DIRECTIONS FOR THIS TASK: Print the complete set of entries exactly.

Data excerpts
--- START ---
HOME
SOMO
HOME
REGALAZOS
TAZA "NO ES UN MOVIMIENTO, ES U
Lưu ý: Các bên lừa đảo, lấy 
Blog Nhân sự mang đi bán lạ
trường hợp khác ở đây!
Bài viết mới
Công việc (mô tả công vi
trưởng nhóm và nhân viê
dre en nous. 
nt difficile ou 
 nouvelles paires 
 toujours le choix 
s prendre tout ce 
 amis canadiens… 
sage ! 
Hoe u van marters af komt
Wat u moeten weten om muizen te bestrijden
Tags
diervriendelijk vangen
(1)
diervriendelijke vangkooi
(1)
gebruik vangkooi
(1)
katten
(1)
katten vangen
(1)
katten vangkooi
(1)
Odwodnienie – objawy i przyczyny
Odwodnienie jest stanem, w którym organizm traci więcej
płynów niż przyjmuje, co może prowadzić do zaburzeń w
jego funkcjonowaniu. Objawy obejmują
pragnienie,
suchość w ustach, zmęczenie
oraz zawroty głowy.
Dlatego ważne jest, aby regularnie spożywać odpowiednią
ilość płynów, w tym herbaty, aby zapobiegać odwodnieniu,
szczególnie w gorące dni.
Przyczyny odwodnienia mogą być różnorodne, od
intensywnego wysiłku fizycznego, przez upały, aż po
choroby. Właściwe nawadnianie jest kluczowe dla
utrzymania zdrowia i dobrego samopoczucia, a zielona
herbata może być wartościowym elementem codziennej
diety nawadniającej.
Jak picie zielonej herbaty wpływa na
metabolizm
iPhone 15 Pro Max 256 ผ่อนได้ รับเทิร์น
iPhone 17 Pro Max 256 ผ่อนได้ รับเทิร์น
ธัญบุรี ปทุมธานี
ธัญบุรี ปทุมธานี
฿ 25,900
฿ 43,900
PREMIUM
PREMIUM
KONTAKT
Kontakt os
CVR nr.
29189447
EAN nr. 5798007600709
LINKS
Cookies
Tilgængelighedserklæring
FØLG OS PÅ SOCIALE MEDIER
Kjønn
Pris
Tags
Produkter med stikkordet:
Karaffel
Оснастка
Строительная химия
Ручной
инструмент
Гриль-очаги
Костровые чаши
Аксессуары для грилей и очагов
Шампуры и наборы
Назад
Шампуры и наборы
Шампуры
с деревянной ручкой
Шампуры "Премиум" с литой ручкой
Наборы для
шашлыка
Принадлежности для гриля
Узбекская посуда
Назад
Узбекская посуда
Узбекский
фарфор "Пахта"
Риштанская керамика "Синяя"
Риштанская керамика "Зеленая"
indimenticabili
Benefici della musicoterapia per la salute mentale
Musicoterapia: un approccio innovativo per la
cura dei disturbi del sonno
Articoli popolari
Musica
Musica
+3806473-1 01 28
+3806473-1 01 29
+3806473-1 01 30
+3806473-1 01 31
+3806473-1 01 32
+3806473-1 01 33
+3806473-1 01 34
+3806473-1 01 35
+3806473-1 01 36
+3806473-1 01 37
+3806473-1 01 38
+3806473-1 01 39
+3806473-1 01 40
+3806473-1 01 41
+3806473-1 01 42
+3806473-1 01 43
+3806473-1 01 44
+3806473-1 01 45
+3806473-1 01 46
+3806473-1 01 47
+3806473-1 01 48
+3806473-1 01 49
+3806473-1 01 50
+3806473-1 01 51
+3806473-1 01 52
--- END ---
EXERCISE RESULT:
HOME
SOMO
HOME
REGALAZOS
TAZA "NO ES UN MOVIMIENTO, ES U
Lưu ý: Các bên lừa đảo, lấy 
Blog Nhân sự mang đi bán lạ
trường hợp khác ở đây!
Bài viết mới
Công việc (mô tả công vi
trưởng nhóm và nhân viê
dre en nous. 
nt difficile ou 
 nouvelles paires 
 toujours le choix 
s prendre tout ce 
 amis canadiens… 
sage ! 
Hoe u van marters af komt
Wat u moeten weten om muizen te bestrijden
Tags
diervriendelijk vangen
(1)
diervriendelijke vangkooi
(1)
gebruik vangkooi
(1)
katten
(1)
katten vangen
(1)
katten vangkooi
(1)
Odwodnienie – objawy i przyczyny
Odwodnienie jest stanem, w którym organizm traci więcej
płynów niż przyjmuje, co może prowadzić do zaburzeń w
jego funkcjonowaniu. Objawy obejmują
pragnienie,
suchość w ustach, zmęczenie
oraz zawroty głowy.
Dlatego ważne jest, aby regularnie spożywać odpowiednią
ilość płynów, w tym herbaty, aby zapobiegać odwodnieniu,
szczególnie w gorące dni.
Przyczyny odwodnienia mogą być różnorodne, od
intensywnego wysiłku fizycznego, przez upały, aż po
choroby. Właściwe nawadnianie jest kluczowe dla
utrzymania zdrowia i dobrego samopoczucia, a zielona
herbata może być wartościowym elementem codziennej
diety nawadniającej.
Jak picie zielonej herbaty wpływa na
metabolizm
iPhone 15 Pro Max 256 ผ่อนได้ รับเทิร์น
iPhone 17 Pro Max 256 ผ่อนได้ รับเทิร์น
ธัญบุรี ปทุมธานี
ธัญบุรี ปทุมธานี
฿ 25,900
฿ 43,900
PREMIUM
PREMIUM
KONTAKT
Kontakt os
CVR nr.
29189447
EAN nr. 5798007600709
LINKS
Cookies
Tilgængelighedserklæring
FØLG OS PÅ SOCIALE MEDIER
Kjønn
Pris
Tags
Produkter med stikkordet:
Karaffel
Оснастка
Строительная химия
Ручной
инструмент
Гриль-очаги
Костровые чаши
Аксессуары для грилей и очагов
Шампуры и наборы
Назад
Шампуры и наборы
Шампуры
с деревянной ручкой
Шампуры "Премиум" с литой ручкой
Наборы для
шашлыка
Принадлежности для гриля
Узбекская посуда
Назад
Узбекская посуда
Узбекский
фарфор "Пахта"
Риштанская керамика "Синяя"
Риштанская керамика "Зеленая"
indimenticabili
Benefici della musicoterapia per la salute mentale
Musicoterapia: un approccio innovativo per la
cura dei disturbi del sonno
Articoli popolari
Musica
Musica
+3806473-1 01 28
+3806473-1 01 29
+3806473-1 01 30
+3806473-1 01 31
+3806473-1 01 32
+3806473-1 01 33
+3806473-1 01 34
+3806473-1 01 35
+3806473-1 01 36
+3806473-1 01 37
+3806473-1 01 38
+3806473-1 01 39
+3806473-1 01 40
+3806473-1 01 41
+3806473-1 01 42
+3806473-1 01 43
+3806473-1 01 44
+3806473-1 01 45
+3806473-1 01 46
+3806473-1 01 47
+3806473-1 01 48
+3806473-1 01 49
+3806473-1 01 50
+3806473-1 01 51
+3806473-1 01 52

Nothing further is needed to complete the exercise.